As far as I can tell, GPU memory is in some remote location normally inaccessible to CPUs. This is why memcpy is compared to message passing.

sgbowen

Is it possible to use cudaMemcpy to copy from global memory to shared memory? Does that make any sense? And is this faster/slower than copying it cooperatively using threads?

kayvonf

@sgbowen. There is no built-in global to shared memcpy primitive in CUDA, but it would be a useful helper library function. If there was, its implementation on current GPUs would almost certainly be the cooperative load as implemented here.

jezimmer

What is the difference between using cudaMalloc and then initializing the memory versus initializing the memory and then using cudaMemcpy?

rbandlam

Can someone please explain what first red block code is doing? I mean the red block that cooperatively loads blocks support region.
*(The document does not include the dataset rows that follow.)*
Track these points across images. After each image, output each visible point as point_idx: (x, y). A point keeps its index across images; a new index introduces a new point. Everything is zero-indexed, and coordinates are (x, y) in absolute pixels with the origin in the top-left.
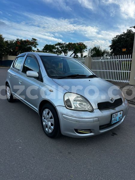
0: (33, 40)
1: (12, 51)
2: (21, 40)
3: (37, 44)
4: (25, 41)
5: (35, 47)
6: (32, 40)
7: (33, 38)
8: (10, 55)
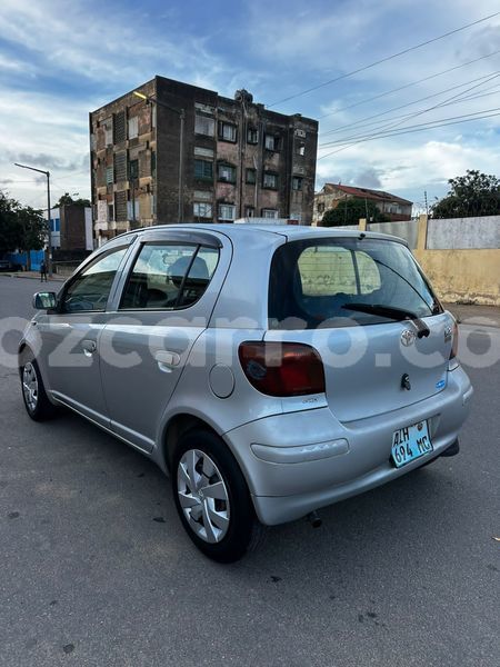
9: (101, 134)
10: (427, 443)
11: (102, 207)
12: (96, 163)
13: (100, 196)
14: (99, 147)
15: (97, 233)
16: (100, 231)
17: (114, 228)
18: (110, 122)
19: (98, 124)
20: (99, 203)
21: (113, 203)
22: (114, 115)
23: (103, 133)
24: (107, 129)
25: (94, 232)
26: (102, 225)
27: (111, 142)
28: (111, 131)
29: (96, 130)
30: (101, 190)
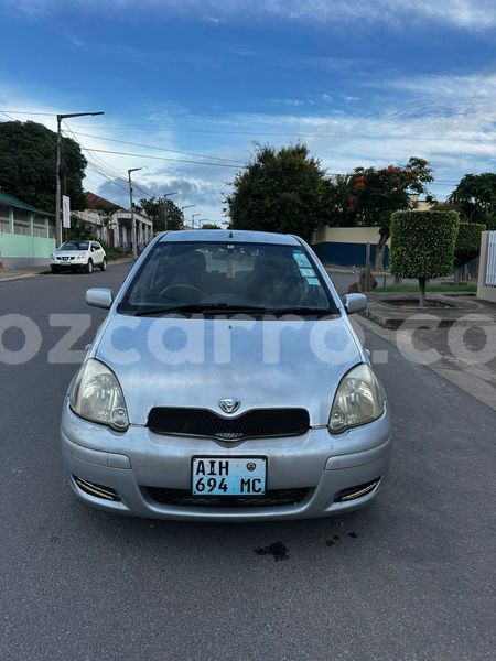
0: (414, 165)
1: (341, 210)
2: (371, 170)
3: (429, 179)
4: (383, 172)
5: (420, 189)
6: (409, 166)
7: (412, 159)
8: (331, 226)
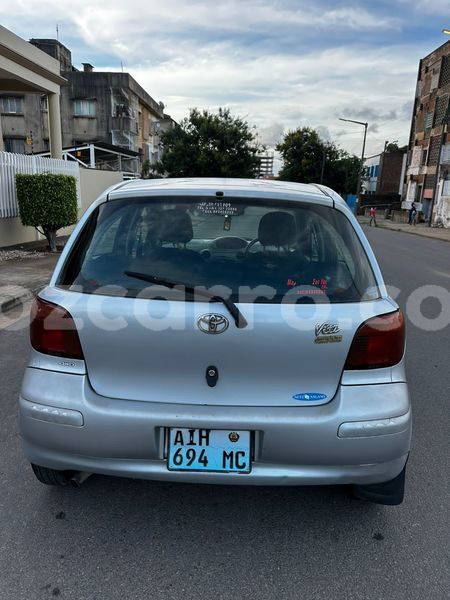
9: (429, 79)
10: (245, 460)
11: (417, 152)
12: (418, 108)
13: (417, 141)
14: (424, 93)
15: (409, 178)
16: (412, 176)
17: (425, 172)
18: (438, 66)
19: (427, 68)
20: (415, 149)
21: (427, 148)
22: (443, 57)
23: (430, 79)
24: (434, 73)
25: (406, 177)
26: (414, 170)
27: (436, 86)
28: (438, 76)
29: (424, 76)
30: (419, 136)
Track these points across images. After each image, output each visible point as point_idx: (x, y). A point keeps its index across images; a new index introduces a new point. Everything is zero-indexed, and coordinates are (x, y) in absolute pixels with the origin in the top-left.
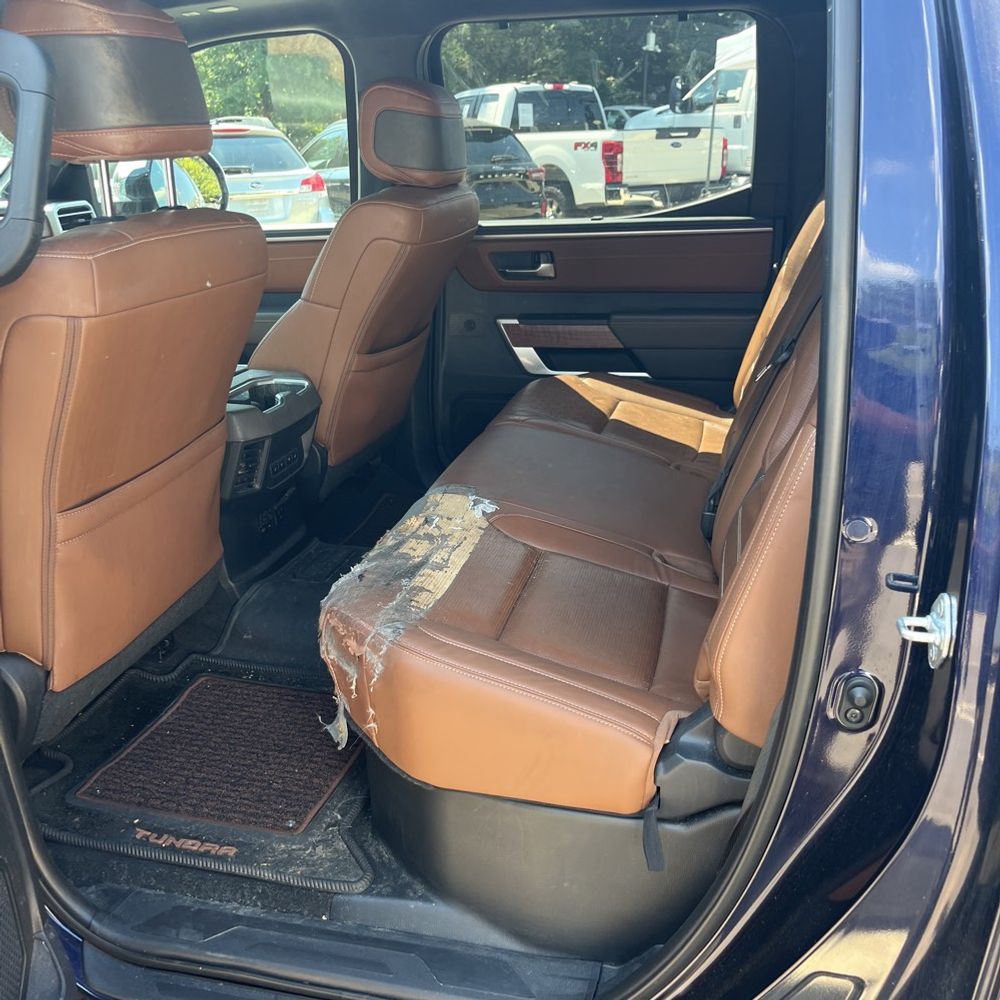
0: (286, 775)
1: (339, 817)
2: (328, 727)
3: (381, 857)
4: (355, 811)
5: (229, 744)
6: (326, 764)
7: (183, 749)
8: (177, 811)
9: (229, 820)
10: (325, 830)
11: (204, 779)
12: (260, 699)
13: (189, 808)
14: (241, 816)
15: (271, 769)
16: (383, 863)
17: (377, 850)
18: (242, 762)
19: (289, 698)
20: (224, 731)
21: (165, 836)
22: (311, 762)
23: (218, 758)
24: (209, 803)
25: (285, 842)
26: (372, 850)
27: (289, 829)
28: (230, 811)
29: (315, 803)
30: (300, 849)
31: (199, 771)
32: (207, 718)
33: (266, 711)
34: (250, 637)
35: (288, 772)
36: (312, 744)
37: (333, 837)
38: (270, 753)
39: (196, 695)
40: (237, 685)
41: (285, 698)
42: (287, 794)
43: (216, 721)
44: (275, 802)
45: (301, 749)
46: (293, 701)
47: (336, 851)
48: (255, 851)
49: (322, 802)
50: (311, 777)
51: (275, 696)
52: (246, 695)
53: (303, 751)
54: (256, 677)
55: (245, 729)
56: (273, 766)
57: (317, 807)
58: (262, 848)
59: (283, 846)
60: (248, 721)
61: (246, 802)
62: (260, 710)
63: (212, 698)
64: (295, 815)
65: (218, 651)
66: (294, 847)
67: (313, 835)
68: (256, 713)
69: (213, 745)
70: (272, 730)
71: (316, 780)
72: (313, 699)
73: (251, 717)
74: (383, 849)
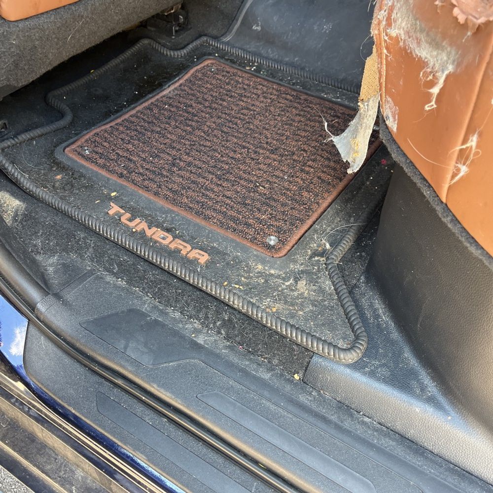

Why there is a if condition and what we are doing inside that.

kayvonf

@rbandlam. The 128 threads in the block are cooperatively loading the 130 required input elements. Each thread loads one element. Then two of the threads load the final 2 elements.

Sherry

Maybe it's better to remove the first parameter (int N) from function 'convolve'. The parameter is not used, and it confused me a little at first glimpse as a kernel function is supposed to process one piece of data instead of a range of (which 'int N' indicates).

squashme

What's the point of the shared memory? Is it faster to copy the memory into the shared block and then use it than to just use access it from the regular gpu storage?

plymouth

@squashme If you're just doing one read and one store, then no it's not faster. But, in this example, each thread does three reads of the input (support) array. Since using shared memory is around 100x faster than global gpu memory, using shared memory drastically reduces the cost of the second and third read.

http://devblogs.nvidia.com/parallelforall/using-shared-memory-cuda-cc/